In 2002–03, Palermo hired him to replace Ezio Glerean just at the first matchday, but he was sacked as well at the twentieth. Arrigoni went on to become manager of Serie C2 club Frosinone in 2003–04, leading them to win the league.

In 2004–05, Arrigoni was surprisingly called to coach a Serie A team, Cagliari Calcio. Also thanks to outstanding players such as Antonio Langella, Gianfranco Zola, Mauro Esposito and David Suazo, Arrigoni went on leading his team to a very good season that ended in 12th place. Arrigoni, who had left Cagliari at the end of the season in order to join Torino, then cancelled by the federation because of financial troubles, was recalled to Cagliari in 2005–06, but resigned soon after following heavy protests from its supporters. In 2006–07, he coached Livorno, with the additional opportunity to make his debut in a European competition, UEFA Cup in the case.

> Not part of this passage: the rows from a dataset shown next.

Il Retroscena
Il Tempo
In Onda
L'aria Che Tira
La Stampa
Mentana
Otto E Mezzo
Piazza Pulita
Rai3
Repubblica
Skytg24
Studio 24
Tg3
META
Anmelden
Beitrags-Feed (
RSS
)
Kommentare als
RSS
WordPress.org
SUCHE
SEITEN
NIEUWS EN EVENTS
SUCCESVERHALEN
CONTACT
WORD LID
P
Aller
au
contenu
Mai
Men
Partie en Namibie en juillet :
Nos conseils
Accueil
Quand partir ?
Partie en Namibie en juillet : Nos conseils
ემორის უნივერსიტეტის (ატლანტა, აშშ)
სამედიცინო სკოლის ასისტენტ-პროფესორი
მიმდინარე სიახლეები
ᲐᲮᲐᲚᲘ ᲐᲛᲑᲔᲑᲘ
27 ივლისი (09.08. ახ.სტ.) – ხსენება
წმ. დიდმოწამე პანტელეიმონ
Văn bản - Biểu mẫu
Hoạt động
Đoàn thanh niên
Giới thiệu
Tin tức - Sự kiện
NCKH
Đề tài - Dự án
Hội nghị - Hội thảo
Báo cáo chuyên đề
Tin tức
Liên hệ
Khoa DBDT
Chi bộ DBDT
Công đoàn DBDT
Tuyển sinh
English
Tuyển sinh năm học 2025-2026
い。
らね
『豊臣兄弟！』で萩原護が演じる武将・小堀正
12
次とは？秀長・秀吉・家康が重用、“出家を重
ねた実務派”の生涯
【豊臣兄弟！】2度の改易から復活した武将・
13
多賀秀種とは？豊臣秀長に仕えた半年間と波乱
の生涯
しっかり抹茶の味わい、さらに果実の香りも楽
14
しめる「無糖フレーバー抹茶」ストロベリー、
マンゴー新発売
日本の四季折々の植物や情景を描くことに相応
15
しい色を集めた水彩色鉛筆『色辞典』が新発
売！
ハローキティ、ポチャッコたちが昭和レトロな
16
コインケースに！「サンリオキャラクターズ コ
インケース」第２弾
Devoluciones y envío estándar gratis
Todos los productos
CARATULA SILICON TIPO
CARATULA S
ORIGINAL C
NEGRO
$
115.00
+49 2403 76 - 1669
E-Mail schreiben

On 14 January 2007, Livorno chairman Aldo Spinelli declared his willingness to sack Arrigoni after his side lost 5–1 away to Atalanta B.C. However, after the players called for his return, with captain Cristiano Lucarelli declaring "The team is united against the club", Arrigoni was reinstated two days later. However, his dismissal was only delayed, as he was finally sacked on 21 March and replaced by Fernando Orsi. In June 2007 he was unveiled as Bologna's boss with the goal to lead the rossoblu back to Serie A and in May 2008 achieved automatic promotion back to the top flight after finishing second in Serie B. Despite an impressive win at San Siro against AC Milan in the first league week, Arrigoni made a disappointing start in his season back in the top flight, and was ultimately sacked on 3 November 2008 following a crush 5–1 loss against relegation-battling rivals Cagliari.

In February 2010 he was unveiled as new head coach of Serie B strugglers Triestina, replacing Mario Somma. Under his tenure, Triestina did not improve its results and were ultimately relegated to Lega Pro Prima Divisione after losing a two-legged playoff to Padova.

On 26 June 2010, Arrigoni was named as the new coach of Sassuolo, replacing outgoing manager Stefano Pioli who was appointed at Serie A club Chievo. He was dismissed later on 3 October after losing four of the initial seven league games despite the club's top flight ambitions, and was replaced by Angelo Gregucci.

On 1 November 2011, Arrigoni was appointed as a new head coach of Cesena. On 20 February 2012, he left by mutual consent after a fourth defeat in five league matches left Cesena languishing at the bottom in the table.